**Extracted information:**
####################

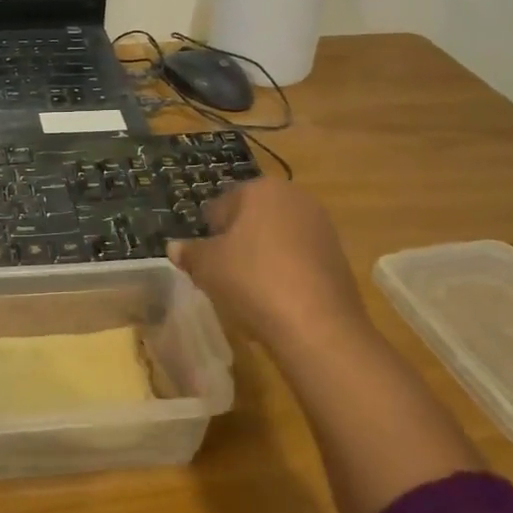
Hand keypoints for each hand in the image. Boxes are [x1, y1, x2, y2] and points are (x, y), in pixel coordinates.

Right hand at [167, 179, 370, 351]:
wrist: (317, 324)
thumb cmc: (252, 280)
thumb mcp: (206, 267)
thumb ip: (189, 253)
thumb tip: (175, 247)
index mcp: (261, 189)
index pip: (221, 206)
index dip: (208, 234)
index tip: (204, 261)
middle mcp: (294, 197)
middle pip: (251, 219)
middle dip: (237, 242)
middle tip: (224, 275)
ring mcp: (321, 225)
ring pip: (276, 238)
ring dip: (261, 257)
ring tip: (250, 290)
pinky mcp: (338, 255)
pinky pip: (299, 258)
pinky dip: (285, 272)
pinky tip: (277, 299)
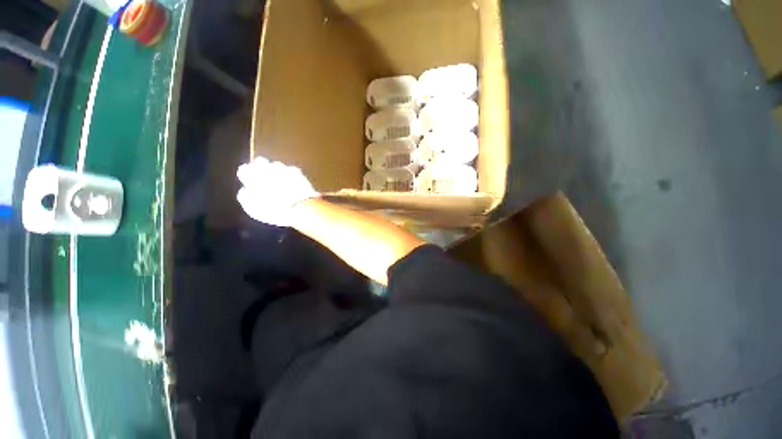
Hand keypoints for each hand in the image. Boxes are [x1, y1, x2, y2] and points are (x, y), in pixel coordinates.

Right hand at [237, 156, 318, 226]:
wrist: (300, 206)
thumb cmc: (273, 209)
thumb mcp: (254, 209)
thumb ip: (245, 197)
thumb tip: (243, 191)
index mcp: (254, 176)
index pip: (243, 169)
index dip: (245, 176)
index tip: (247, 182)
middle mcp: (267, 167)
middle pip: (259, 162)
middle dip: (258, 169)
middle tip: (261, 181)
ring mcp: (282, 167)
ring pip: (274, 165)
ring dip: (273, 172)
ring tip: (277, 186)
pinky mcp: (295, 170)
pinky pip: (287, 170)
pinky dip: (287, 176)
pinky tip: (289, 186)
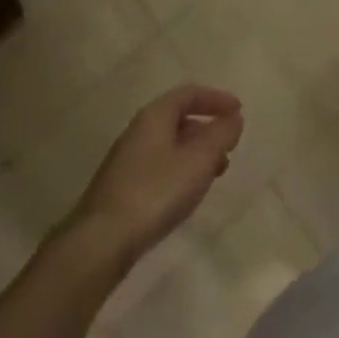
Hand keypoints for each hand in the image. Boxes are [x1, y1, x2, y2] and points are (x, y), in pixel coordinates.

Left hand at [64, 84, 243, 269]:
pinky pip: (159, 168)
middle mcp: (137, 132)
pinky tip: (188, 194)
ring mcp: (126, 162)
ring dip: (196, 153)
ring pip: (169, 146)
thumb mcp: (199, 159)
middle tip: (229, 146)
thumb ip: (221, 134)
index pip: (189, 93)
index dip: (216, 99)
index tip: (238, 112)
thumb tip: (233, 118)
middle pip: (178, 119)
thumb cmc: (156, 191)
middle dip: (207, 129)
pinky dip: (181, 171)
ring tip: (215, 174)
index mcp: (154, 116)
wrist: (99, 243)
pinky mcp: (121, 190)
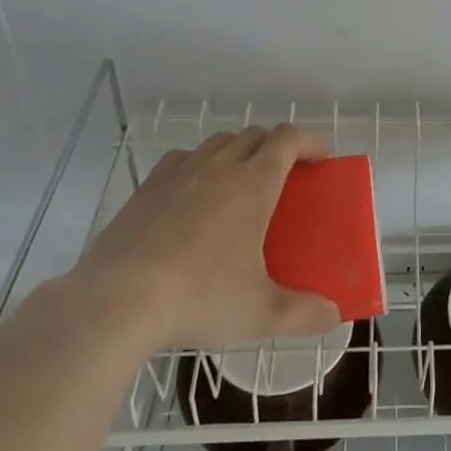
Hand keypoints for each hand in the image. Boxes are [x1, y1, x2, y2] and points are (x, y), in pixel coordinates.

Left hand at [71, 126, 342, 353]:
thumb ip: (303, 313)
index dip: (309, 141)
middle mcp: (220, 166)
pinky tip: (193, 193)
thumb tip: (333, 316)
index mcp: (254, 183)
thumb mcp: (260, 313)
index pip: (288, 138)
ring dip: (238, 151)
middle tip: (285, 177)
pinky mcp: (148, 187)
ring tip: (240, 183)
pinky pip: (182, 158)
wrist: (117, 301)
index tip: (320, 159)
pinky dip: (199, 164)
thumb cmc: (199, 297)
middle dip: (276, 146)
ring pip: (218, 142)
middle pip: (255, 134)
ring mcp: (180, 172)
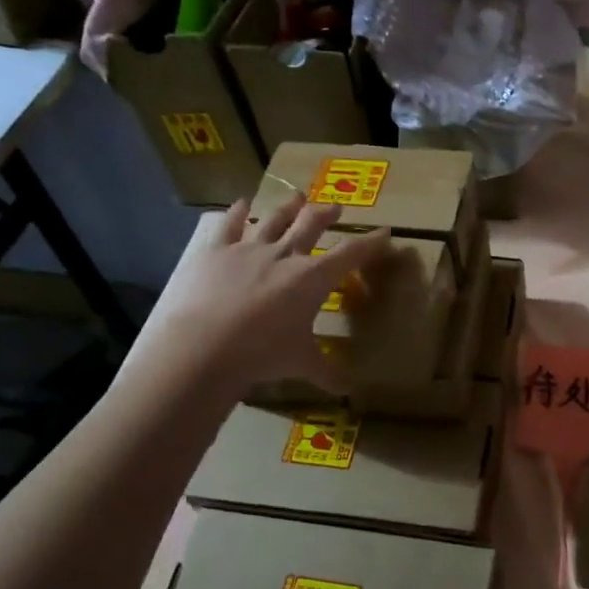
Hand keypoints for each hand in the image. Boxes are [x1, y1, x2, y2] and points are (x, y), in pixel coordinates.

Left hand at [117, 195, 388, 401]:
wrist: (204, 346)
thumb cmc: (263, 354)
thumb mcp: (301, 364)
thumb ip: (327, 372)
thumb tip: (348, 391)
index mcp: (312, 279)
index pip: (350, 254)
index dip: (370, 242)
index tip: (384, 232)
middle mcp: (284, 255)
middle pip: (311, 224)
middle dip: (326, 214)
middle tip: (335, 208)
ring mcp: (248, 249)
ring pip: (274, 219)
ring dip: (288, 207)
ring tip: (297, 196)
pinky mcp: (215, 251)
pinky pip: (229, 225)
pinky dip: (237, 213)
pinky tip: (241, 203)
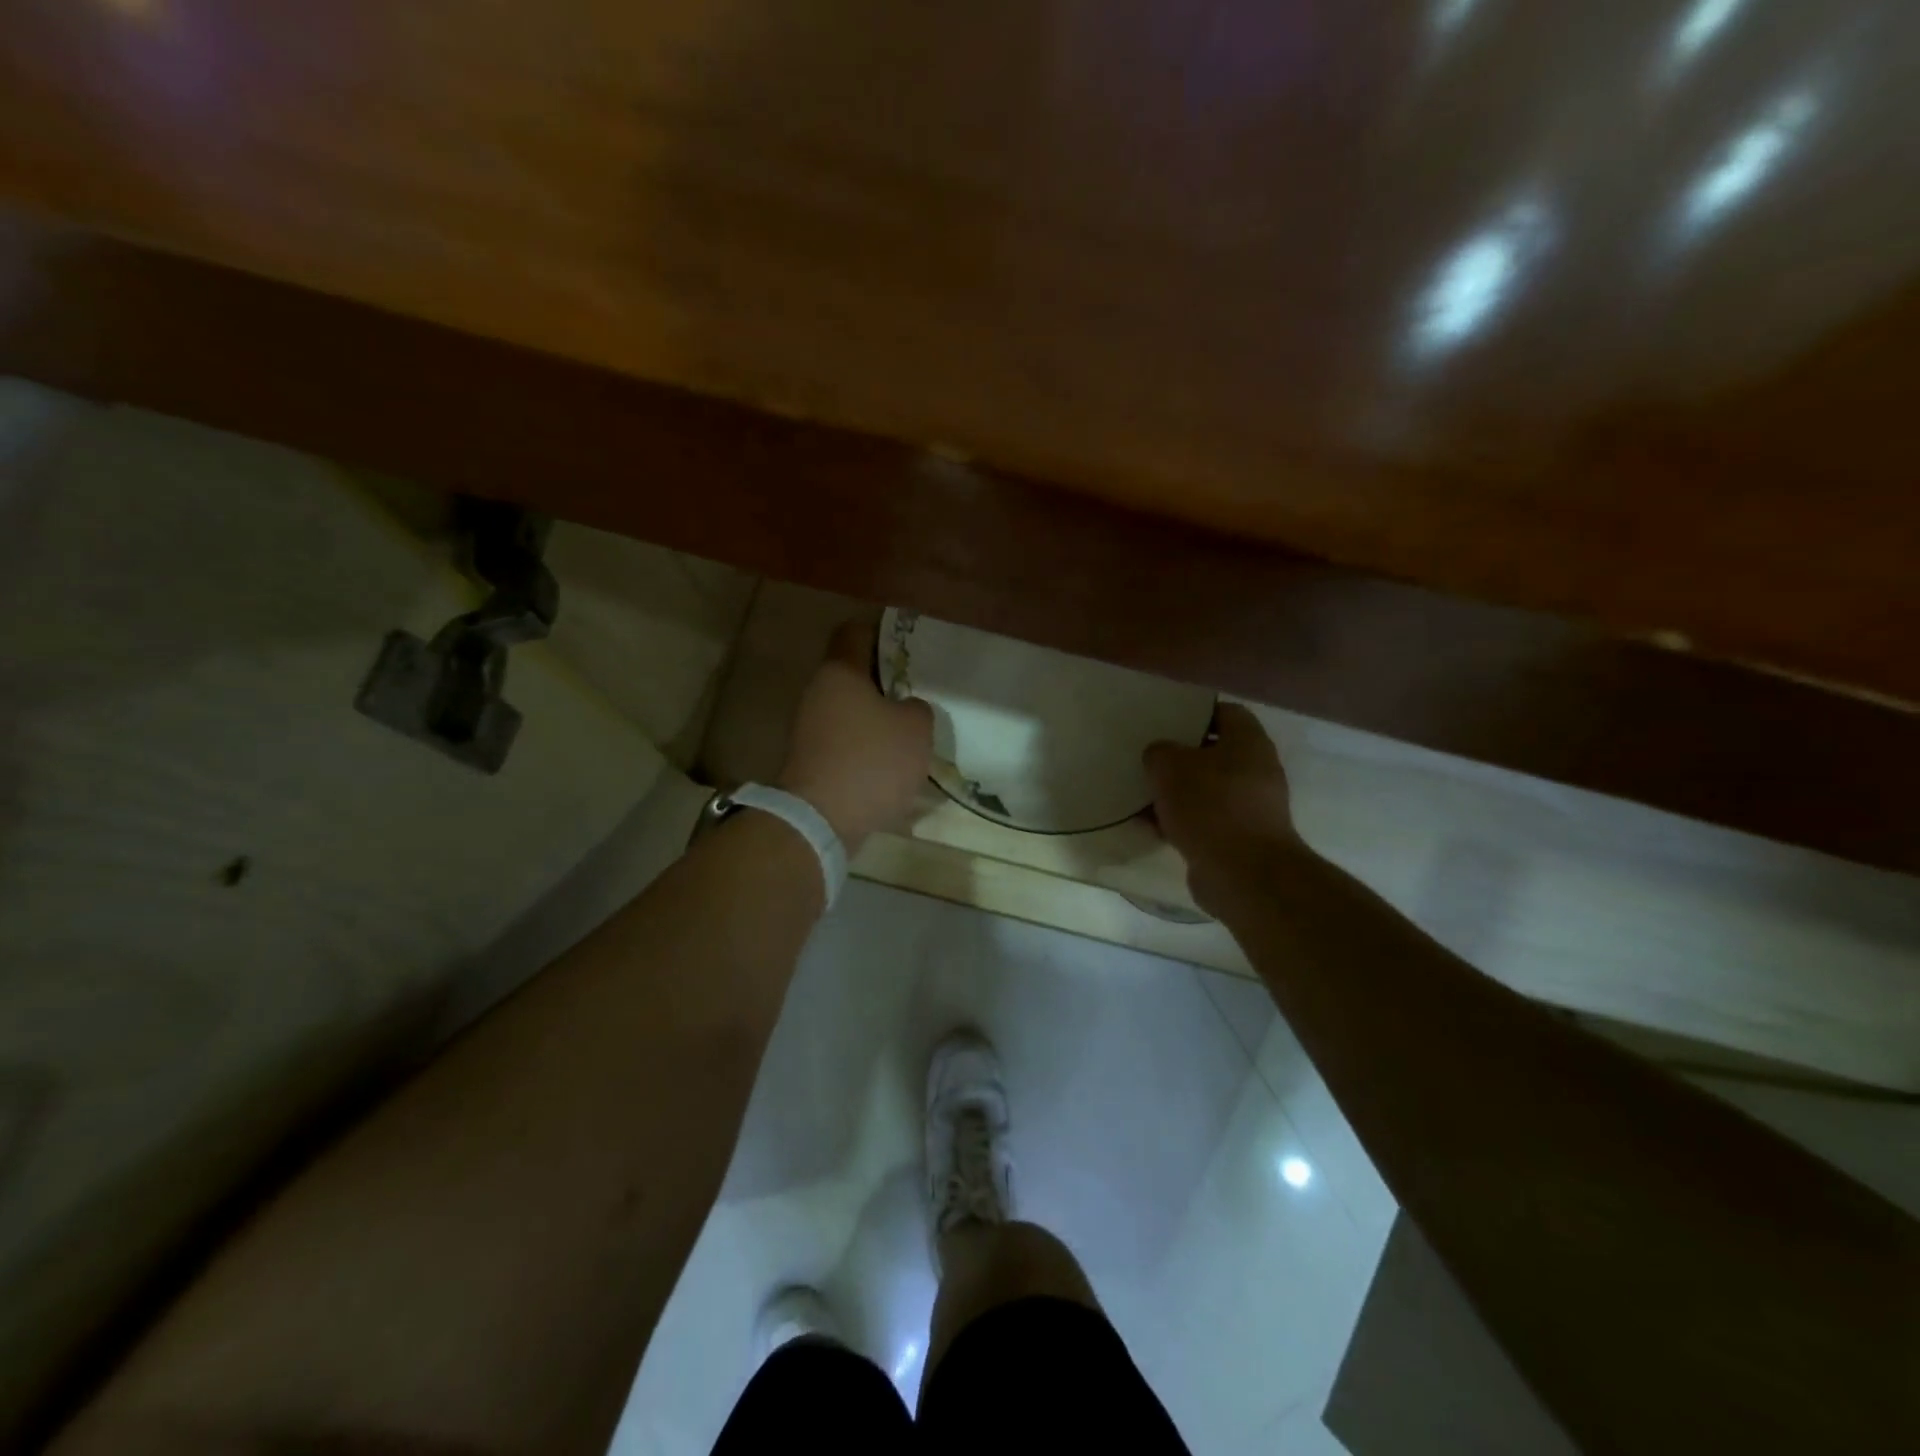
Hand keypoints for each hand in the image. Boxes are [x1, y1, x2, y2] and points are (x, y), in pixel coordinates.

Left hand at [778, 620, 934, 848]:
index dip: (884, 634)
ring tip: (909, 732)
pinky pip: (844, 741)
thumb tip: (905, 708)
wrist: (821, 820)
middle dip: (885, 682)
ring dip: (876, 718)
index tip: (909, 648)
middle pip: (853, 674)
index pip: (855, 632)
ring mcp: (809, 728)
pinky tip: (889, 764)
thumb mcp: (916, 729)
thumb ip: (917, 708)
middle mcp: (818, 692)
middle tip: (917, 692)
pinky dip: (865, 748)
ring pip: (849, 710)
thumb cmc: (871, 761)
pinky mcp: (810, 760)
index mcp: (840, 671)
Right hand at [1143, 703, 1299, 910]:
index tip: (1165, 721)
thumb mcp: (1169, 766)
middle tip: (1149, 759)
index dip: (1195, 714)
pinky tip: (1152, 827)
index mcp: (1249, 742)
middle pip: (1214, 754)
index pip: (1226, 712)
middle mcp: (1257, 770)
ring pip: (1206, 790)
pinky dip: (1181, 822)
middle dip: (1180, 758)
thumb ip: (1159, 752)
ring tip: (1142, 796)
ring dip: (1176, 793)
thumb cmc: (1210, 806)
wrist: (1242, 873)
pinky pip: (1205, 821)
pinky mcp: (1239, 839)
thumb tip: (1160, 757)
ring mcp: (1251, 807)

####################

**Exercise:**
Every line in the records above with "wrist" in it adds one to the count; give that count and nothing else.

**Expected output:**
7